Древнерусским книжникам эта цель, конечно же, видится в принятии христианства и конкретно в его эсхатологических и сотериологических аспектах. Выбор православия после кропотливого изучения всех вер и накануне Великой Схизмы двух христианских конфессий может рассматриваться как эсхатологический выбор. Автор «Слова» митрополит Иларион ясно сознает это, когда пишет, что русские держат предание семи Вселенских Соборов: «… и святыихъ отьць седми събор предание дьржаще» [1, с. 40]. Последний признанный полнотой православия VII Вселенский Собор состоялся в 787 г., то еесть за несколько десятилетий до летописной даты рождения Русской «государственности». VIII же Собор, согласно православному преданию, состоится в «последние времена», то есть несет ярко выраженную эсхатологическую нагрузку. Поэтому историософский смысл существования Русской земли осознается киевскими и новгородскими иноками XI в. следующим образом: нужно устоять и удержать предание Семи Соборов (снова числовая символика семи) во что бы то ни стало перед лицом наступающих «последних времен» – в этом, судя по всему, и заключается миссия новокрещеного «Русьского» народа («людей»), как понимал ее митрополит Иларион и монахи-летописцы X–XII вв.
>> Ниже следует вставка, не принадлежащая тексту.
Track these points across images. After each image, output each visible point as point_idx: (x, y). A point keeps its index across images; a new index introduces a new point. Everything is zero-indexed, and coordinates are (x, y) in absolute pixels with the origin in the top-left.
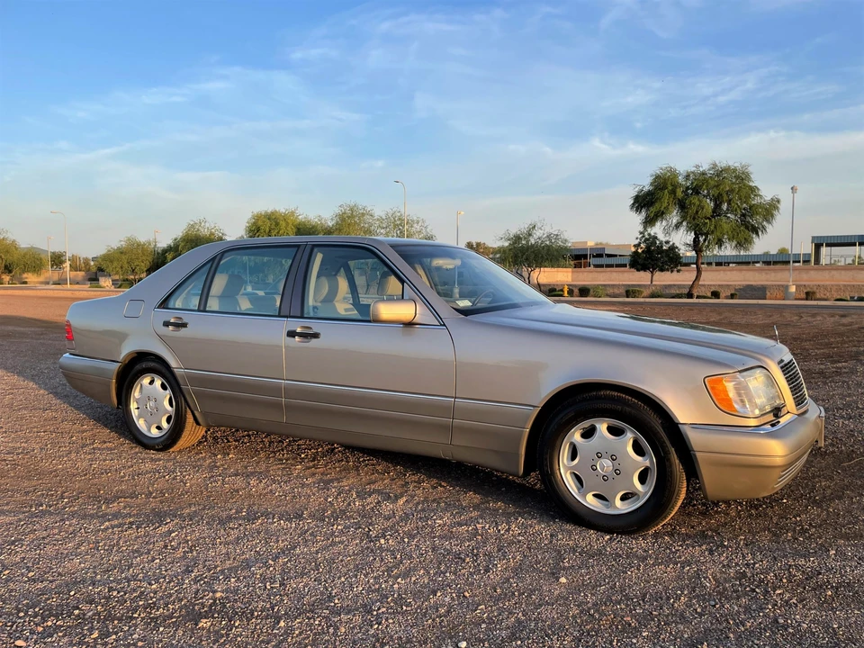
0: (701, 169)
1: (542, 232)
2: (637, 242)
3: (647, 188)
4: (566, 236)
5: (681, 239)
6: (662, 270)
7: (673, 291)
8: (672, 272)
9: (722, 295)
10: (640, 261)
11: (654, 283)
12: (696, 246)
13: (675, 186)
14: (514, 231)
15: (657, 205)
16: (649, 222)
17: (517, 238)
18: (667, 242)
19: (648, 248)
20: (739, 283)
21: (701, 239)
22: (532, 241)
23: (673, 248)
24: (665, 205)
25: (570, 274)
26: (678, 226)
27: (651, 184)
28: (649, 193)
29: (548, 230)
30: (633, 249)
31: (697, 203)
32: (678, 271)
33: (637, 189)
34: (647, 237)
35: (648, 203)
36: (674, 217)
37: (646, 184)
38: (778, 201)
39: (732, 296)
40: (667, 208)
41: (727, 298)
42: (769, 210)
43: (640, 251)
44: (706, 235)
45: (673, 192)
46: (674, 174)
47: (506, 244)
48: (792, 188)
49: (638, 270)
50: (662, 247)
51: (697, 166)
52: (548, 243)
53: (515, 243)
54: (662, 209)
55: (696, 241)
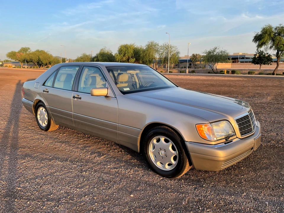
0: (282, 26)
1: (219, 50)
2: (256, 53)
3: (260, 33)
4: (227, 52)
5: (272, 52)
6: (264, 64)
7: (268, 72)
8: (268, 65)
10: (256, 61)
11: (261, 69)
12: (277, 55)
13: (271, 32)
14: (208, 50)
15: (262, 40)
16: (260, 46)
17: (210, 52)
18: (267, 54)
19: (260, 56)
21: (280, 53)
22: (215, 53)
23: (269, 56)
24: (266, 39)
25: (230, 65)
26: (271, 47)
27: (262, 31)
28: (261, 35)
29: (221, 49)
30: (254, 56)
31: (279, 39)
32: (271, 64)
33: (256, 34)
34: (260, 51)
35: (259, 39)
36: (270, 44)
37: (259, 32)
40: (266, 41)
43: (256, 57)
44: (282, 51)
45: (270, 35)
46: (271, 28)
47: (205, 55)
49: (255, 64)
50: (265, 55)
51: (280, 25)
52: (221, 54)
53: (208, 54)
54: (265, 41)
55: (278, 53)
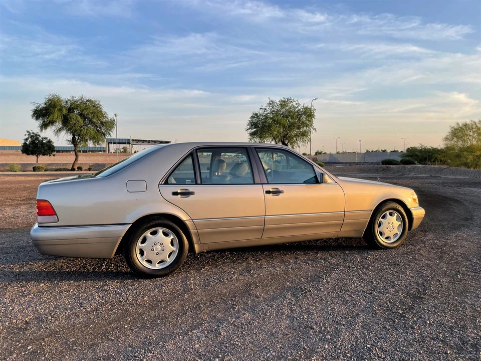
0: (75, 99)
2: (27, 136)
3: (42, 106)
6: (44, 155)
7: (54, 167)
8: (50, 156)
9: (83, 169)
10: (30, 149)
11: (39, 162)
12: (74, 142)
13: (61, 107)
15: (51, 117)
18: (47, 138)
19: (33, 141)
20: (91, 162)
21: (77, 137)
23: (49, 142)
24: (55, 117)
26: (60, 130)
27: (46, 104)
28: (42, 110)
30: (23, 142)
31: (75, 118)
32: (54, 155)
33: (35, 106)
36: (59, 125)
37: (41, 103)
38: (114, 120)
39: (89, 169)
41: (85, 170)
42: (111, 125)
43: (28, 143)
45: (61, 110)
46: (59, 100)
48: (115, 115)
49: (28, 154)
50: (42, 141)
51: (73, 97)
54: (54, 119)
55: (74, 138)
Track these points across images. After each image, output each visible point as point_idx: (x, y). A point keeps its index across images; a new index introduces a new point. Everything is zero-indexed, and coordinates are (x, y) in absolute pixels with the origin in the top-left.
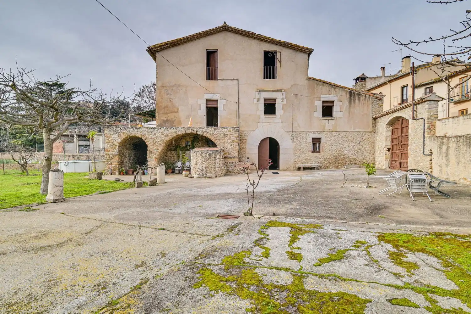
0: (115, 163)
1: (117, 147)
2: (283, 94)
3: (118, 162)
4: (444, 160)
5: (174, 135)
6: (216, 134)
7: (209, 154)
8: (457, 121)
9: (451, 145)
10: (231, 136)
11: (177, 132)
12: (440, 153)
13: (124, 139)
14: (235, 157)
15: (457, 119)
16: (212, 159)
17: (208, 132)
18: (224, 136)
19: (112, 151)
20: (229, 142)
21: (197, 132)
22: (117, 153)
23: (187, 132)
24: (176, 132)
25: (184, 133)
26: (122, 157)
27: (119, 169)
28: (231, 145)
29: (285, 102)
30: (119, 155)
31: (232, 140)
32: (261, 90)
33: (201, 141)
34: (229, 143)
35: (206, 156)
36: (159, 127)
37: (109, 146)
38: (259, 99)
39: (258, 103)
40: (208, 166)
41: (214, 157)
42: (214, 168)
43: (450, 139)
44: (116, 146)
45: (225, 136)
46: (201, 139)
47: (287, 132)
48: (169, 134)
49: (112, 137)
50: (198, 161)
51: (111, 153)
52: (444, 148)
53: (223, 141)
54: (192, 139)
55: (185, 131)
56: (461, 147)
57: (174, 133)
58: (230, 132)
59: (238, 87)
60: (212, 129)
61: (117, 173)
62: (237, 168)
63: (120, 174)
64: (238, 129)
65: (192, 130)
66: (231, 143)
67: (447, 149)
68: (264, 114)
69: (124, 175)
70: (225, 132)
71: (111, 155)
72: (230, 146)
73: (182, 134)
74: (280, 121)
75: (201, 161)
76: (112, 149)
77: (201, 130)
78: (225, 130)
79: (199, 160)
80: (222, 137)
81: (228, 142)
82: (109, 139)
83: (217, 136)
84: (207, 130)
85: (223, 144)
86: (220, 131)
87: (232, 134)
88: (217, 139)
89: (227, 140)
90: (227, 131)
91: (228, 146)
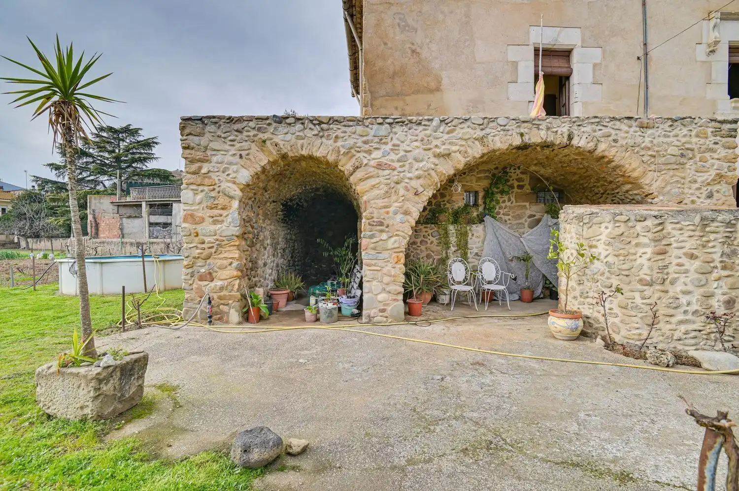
0: (226, 273)
1: (235, 204)
3: (238, 269)
5: (476, 151)
6: (649, 145)
10: (707, 155)
11: (490, 138)
13: (264, 169)
17: (615, 141)
18: (682, 155)
19: (215, 222)
20: (700, 180)
21: (570, 138)
22: (236, 230)
23: (526, 138)
24: (481, 140)
25: (517, 142)
26: (252, 245)
27: (244, 296)
28: (710, 196)
30: (243, 236)
31: (713, 173)
34: (697, 185)
36: (414, 118)
37: (199, 197)
44: (232, 198)
45: (685, 154)
48: (454, 148)
49: (215, 159)
51: (207, 227)
53: (675, 179)
55: (522, 135)
57: (477, 143)
58: (702, 141)
60: (630, 127)
61: (234, 316)
63: (246, 317)
64: (733, 126)
65: (548, 129)
66: (709, 184)
69: (261, 319)
70: (684, 140)
71: (207, 239)
72: (704, 196)
73: (507, 147)
76: (216, 212)
77: (588, 129)
78: (685, 131)
80: (673, 159)
81: (695, 181)
82: (200, 168)
83: (651, 156)
84: (613, 132)
85: (677, 190)
86: (665, 136)
87: (711, 146)
88: (653, 167)
89: (693, 173)
90: (693, 133)
91: (694, 198)
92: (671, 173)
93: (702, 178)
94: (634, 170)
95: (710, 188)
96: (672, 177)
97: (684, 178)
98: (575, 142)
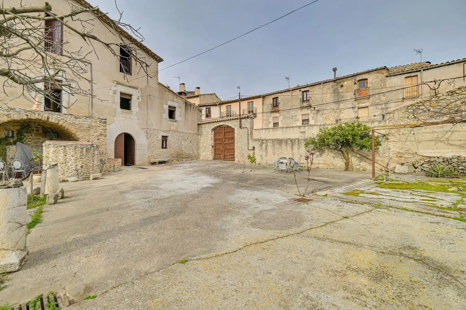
2: (139, 92)
4: (264, 153)
6: (78, 124)
7: (86, 150)
8: (268, 131)
9: (268, 144)
10: (97, 128)
12: (261, 149)
14: (102, 152)
15: (268, 130)
16: (90, 155)
17: (66, 121)
18: (89, 127)
20: (95, 135)
21: (48, 118)
23: (29, 117)
24: (7, 115)
25: (25, 117)
28: (98, 139)
29: (140, 101)
31: (99, 133)
32: (118, 83)
33: (35, 131)
34: (95, 136)
35: (82, 152)
38: (115, 91)
39: (115, 95)
40: (86, 164)
41: (92, 152)
42: (93, 166)
43: (268, 141)
45: (90, 127)
46: (35, 129)
47: (143, 129)
50: (68, 159)
52: (264, 146)
53: (87, 134)
54: (18, 128)
55: (27, 115)
56: (276, 145)
57: (5, 116)
58: (96, 124)
59: (91, 72)
60: (71, 117)
62: (107, 165)
64: (105, 121)
65: (39, 114)
67: (266, 146)
68: (121, 108)
70: (90, 123)
72: (96, 139)
73: (19, 119)
74: (136, 117)
75: (73, 158)
78: (90, 120)
79: (71, 157)
80: (86, 128)
83: (79, 127)
84: (65, 118)
85: (87, 137)
86: (83, 121)
87: (99, 125)
88: (79, 130)
89: (93, 132)
90: (93, 121)
91: (93, 140)
92: (86, 132)
93: (95, 134)
94: (73, 131)
95: (98, 137)
96: (86, 133)
97: (90, 134)
98: (50, 120)
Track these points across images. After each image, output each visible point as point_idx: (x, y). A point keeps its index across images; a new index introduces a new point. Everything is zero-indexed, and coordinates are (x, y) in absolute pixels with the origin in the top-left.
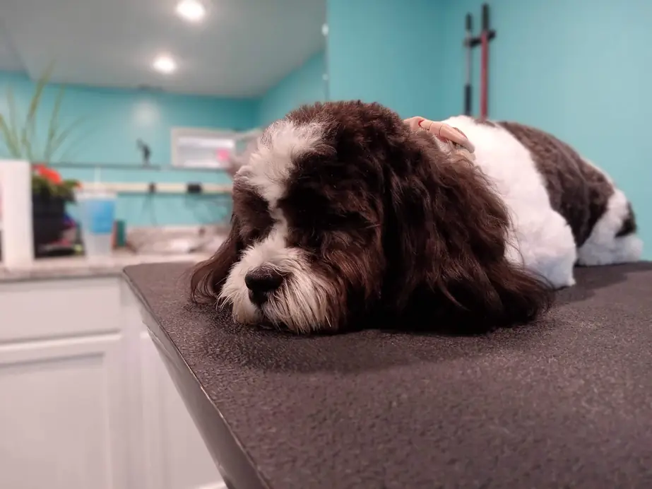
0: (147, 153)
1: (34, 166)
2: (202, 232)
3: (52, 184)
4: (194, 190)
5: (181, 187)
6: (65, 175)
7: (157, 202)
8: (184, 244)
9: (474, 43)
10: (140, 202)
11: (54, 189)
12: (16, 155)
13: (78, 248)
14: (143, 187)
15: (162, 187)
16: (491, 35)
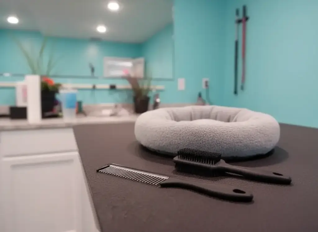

Как известно, древняя Русь приняла Крещение в 80-е гг. X в., или около 6496 г., согласно принятой тогда в Восточной церкви системе летосчисления. То есть христианский мир пребывал в самой середине седьмого тысячелетия своей истории и на исходе первой тысячи лет после Рождества Христова, состоявшегося, согласно наиболее признанным в то время вычислениям, в 5500 г. Между тем существовали авторитетные предания о том, что именно на седьмой тысяче лет от сотворения мира наступит «конец всего», Страшный Суд. Уже в эпоху раннего христианства Ириней Лионский высказал суждение о том, что во сколько дней был создан мир, столько тысячелетий он и просуществует (аналогия «тысяча лет для Господа как один день» основана на выражении из Псалмов: Пс. 89:5). То есть конец мира будет в 6000-й год (492 г. от Р. Х.), второе пришествие Христа и открытие земного царства славы произойдет в конце шеститысячного года51. Собственно говоря, именно с этими представлениями во многом были связаны военные успехи варваров в V в. и уступка Римского императорского престола Одоакру в 476 г. В «кесарском» богословии каппадокийской школы (Василий Великий, 330–379 гг., Григорий Нисский, 335–394 гг.) «конец мира» был отодвинут еще на тысячу лет, поскольку земное время измеряется «седмерицей», а «будущий век» понимается как «восьмой день»52.